• **About this task**
Can you rewrite everything from the start of the rows down to the line containing "its doors to become a mass party).", replacing "workers' council" with "soviet" and keeping all else unchanged? Leave the pictures out of your answer.

++++

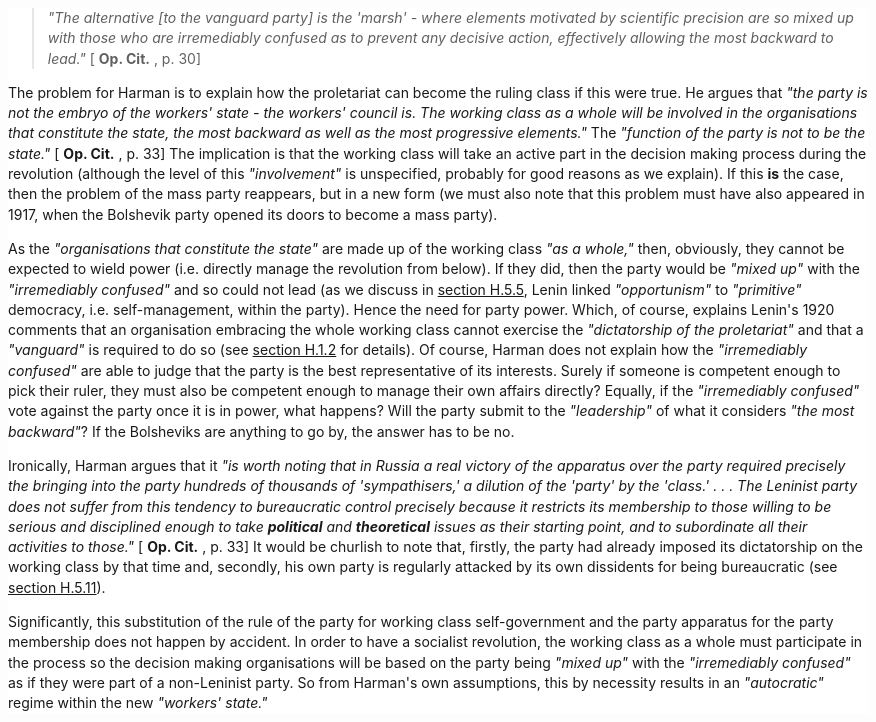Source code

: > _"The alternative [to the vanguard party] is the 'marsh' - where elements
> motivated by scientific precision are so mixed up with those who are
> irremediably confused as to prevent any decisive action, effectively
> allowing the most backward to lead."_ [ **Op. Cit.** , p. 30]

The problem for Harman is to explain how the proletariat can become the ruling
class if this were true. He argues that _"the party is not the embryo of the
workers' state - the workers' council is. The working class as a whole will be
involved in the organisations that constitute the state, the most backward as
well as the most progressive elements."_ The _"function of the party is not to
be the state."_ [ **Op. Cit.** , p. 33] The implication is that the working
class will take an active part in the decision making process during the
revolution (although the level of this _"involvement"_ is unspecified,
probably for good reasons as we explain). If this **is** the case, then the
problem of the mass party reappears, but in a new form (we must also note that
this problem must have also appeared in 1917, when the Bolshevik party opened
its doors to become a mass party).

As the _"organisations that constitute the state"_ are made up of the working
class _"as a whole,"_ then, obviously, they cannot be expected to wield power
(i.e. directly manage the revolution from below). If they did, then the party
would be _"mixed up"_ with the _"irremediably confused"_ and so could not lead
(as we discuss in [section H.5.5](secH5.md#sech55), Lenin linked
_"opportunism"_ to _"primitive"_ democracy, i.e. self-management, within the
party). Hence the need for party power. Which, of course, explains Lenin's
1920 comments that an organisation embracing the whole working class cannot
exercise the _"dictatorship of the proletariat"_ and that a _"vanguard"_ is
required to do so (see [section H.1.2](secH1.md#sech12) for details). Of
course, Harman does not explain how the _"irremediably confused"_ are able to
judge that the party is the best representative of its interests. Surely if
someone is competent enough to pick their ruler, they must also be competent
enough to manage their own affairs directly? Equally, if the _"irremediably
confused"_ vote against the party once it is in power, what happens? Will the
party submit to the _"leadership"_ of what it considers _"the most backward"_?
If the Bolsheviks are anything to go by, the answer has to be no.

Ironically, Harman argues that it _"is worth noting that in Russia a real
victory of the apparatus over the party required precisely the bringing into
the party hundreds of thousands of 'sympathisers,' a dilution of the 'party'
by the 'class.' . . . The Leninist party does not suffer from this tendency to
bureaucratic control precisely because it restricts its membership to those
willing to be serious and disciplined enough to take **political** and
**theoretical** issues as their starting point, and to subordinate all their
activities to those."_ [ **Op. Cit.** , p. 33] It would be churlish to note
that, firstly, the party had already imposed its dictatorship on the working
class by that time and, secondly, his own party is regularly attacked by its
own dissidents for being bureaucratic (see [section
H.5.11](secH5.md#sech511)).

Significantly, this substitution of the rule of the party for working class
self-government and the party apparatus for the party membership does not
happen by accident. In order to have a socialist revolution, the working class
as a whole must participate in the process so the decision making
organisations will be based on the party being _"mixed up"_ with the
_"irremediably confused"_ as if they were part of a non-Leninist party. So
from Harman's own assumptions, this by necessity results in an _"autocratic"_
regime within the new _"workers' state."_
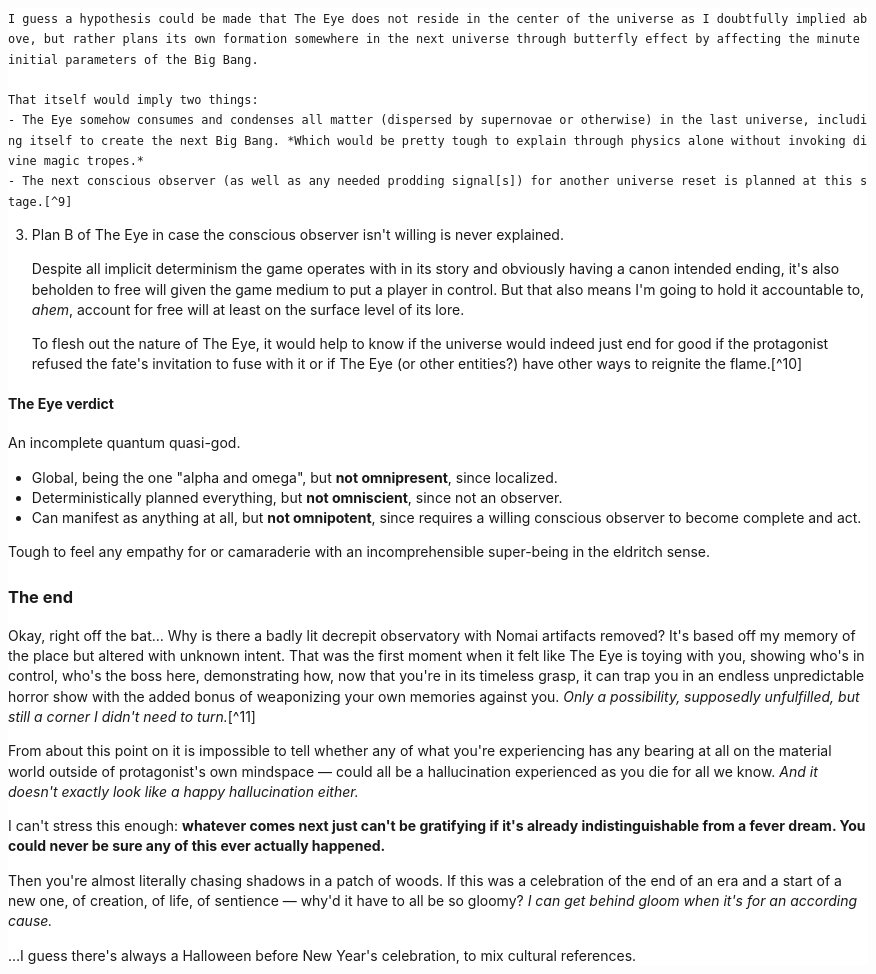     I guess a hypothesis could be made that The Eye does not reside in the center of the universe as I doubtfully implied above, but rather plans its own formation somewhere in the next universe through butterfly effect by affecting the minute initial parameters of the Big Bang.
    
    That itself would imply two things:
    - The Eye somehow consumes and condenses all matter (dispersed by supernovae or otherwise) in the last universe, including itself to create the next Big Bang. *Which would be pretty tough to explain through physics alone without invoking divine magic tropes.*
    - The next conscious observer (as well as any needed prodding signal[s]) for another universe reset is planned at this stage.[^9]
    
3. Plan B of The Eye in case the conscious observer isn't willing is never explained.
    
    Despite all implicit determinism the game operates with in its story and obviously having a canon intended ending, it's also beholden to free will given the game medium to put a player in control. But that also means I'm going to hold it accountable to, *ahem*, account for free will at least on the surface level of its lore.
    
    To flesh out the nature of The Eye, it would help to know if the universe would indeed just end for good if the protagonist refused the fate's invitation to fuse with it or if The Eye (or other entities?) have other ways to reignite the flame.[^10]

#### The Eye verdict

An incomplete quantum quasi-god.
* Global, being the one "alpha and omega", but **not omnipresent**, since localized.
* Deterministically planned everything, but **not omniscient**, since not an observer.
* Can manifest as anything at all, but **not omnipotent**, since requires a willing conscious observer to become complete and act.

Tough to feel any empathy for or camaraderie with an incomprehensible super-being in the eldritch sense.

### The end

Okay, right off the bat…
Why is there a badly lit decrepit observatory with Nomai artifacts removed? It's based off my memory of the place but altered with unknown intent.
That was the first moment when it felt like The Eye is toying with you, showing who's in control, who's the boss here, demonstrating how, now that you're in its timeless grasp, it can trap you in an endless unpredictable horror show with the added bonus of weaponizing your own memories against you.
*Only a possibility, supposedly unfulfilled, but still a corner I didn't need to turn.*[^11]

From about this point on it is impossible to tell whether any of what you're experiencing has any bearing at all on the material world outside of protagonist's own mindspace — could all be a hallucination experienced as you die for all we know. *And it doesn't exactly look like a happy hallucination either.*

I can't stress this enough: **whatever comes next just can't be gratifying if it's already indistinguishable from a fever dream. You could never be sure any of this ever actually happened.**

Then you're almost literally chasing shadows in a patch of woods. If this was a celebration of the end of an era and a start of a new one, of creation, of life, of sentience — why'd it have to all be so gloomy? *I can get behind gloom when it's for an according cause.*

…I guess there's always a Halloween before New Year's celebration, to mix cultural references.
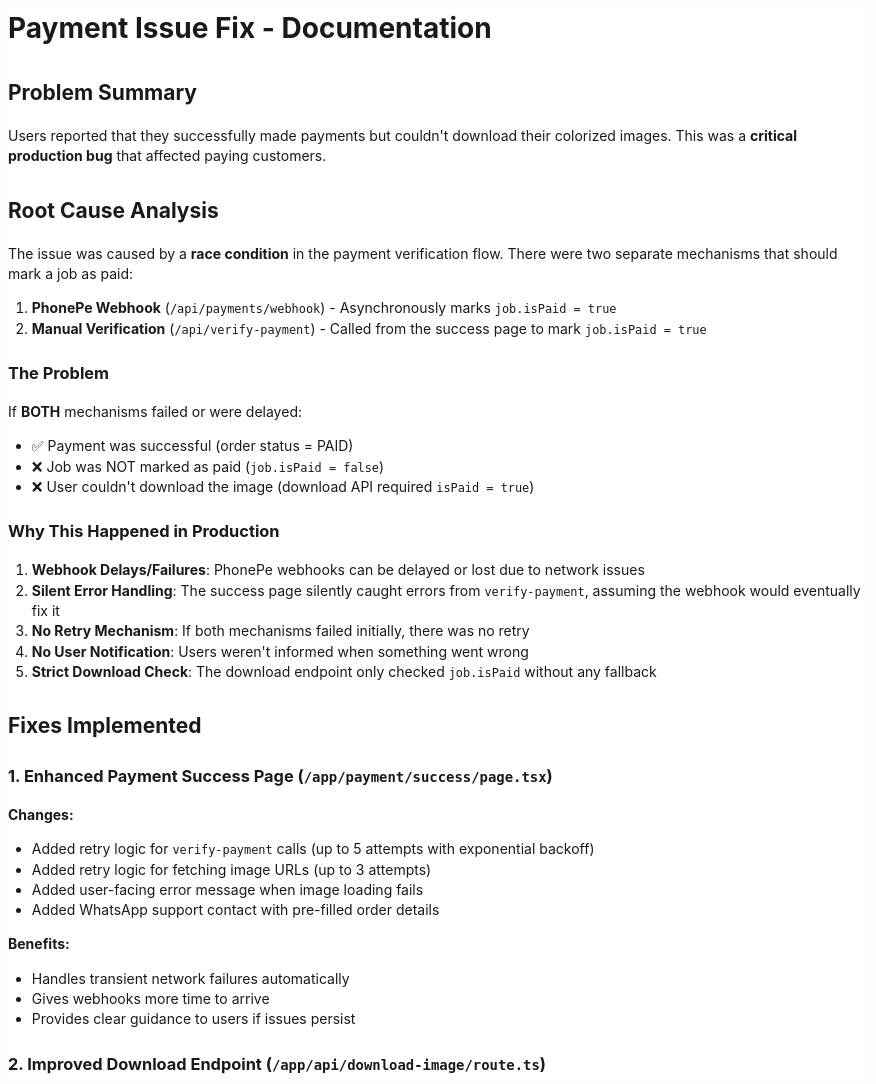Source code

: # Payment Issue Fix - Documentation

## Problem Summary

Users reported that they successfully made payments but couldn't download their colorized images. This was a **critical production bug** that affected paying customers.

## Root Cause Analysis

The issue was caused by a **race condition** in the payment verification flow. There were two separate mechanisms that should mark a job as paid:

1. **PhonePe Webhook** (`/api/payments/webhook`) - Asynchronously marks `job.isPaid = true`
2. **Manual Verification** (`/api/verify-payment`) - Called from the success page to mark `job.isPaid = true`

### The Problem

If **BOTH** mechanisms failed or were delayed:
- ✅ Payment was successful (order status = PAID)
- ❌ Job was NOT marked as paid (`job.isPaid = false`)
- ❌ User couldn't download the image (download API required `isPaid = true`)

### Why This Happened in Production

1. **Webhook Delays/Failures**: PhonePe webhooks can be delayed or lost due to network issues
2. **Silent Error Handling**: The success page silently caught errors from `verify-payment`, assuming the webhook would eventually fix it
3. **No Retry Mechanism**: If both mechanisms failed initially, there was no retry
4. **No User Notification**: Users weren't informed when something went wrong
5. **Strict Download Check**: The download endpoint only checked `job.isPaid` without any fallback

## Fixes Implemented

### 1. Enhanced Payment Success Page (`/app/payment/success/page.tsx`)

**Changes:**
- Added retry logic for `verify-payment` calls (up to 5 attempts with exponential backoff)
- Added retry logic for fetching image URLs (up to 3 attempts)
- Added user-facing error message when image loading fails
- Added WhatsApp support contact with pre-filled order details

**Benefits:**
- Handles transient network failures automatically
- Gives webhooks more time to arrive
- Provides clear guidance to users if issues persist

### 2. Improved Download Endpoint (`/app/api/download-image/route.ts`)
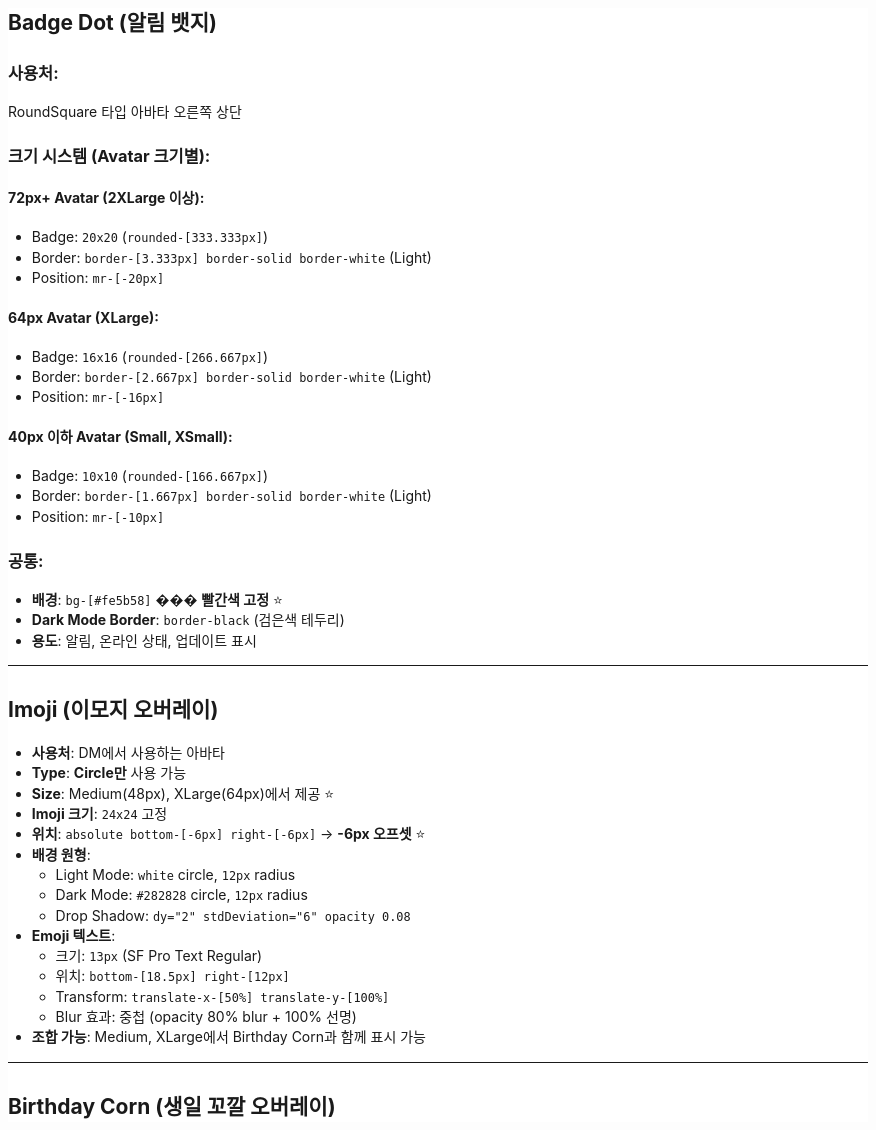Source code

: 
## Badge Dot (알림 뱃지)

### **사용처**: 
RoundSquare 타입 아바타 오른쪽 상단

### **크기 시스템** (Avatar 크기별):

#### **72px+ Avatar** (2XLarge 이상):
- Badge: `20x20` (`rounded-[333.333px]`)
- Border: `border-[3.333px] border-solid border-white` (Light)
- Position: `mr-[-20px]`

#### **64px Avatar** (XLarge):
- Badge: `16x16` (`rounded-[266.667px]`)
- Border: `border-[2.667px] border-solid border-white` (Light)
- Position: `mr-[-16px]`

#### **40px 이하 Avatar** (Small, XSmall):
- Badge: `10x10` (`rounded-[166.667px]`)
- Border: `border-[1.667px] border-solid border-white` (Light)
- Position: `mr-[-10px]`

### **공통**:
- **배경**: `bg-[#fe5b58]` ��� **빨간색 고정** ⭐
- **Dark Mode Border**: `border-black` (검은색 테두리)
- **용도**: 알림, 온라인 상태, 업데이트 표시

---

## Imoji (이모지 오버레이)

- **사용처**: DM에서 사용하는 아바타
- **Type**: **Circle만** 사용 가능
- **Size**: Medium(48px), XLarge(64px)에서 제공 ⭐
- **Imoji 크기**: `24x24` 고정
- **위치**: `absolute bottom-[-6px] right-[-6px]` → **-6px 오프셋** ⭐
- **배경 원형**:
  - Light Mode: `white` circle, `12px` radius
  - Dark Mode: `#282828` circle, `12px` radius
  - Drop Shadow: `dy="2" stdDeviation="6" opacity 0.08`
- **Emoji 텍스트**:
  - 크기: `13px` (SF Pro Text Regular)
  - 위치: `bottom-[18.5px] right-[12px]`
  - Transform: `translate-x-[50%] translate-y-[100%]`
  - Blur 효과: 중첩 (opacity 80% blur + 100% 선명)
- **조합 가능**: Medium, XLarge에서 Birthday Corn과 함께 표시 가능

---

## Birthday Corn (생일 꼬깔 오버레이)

++++

• **Answer below**
Source code

: > _"The alternative [to the vanguard party] is the 'marsh' - where elements
> motivated by scientific precision are so mixed up with those who are
> irremediably confused as to prevent any decisive action, effectively
> allowing the most backward to lead."_ [ **Op. Cit.** , p. 30]

The problem for Harman is to explain how the proletariat can become the ruling
class if this were true. He argues that _"the party is not the embryo of the
workers' state - the soviet is. The working class as a whole will be
involved in the organisations that constitute the state, the most backward as
well as the most progressive elements."_ The _"function of the party is not to
be the state."_ [ **Op. Cit.** , p. 33] The implication is that the working
class will take an active part in the decision making process during the
revolution (although the level of this _"involvement"_ is unspecified,
probably for good reasons as we explain). If this **is** the case, then the
problem of the mass party reappears, but in a new form (we must also note that
this problem must have also appeared in 1917, when the Bolshevik party opened
its doors to become a mass party).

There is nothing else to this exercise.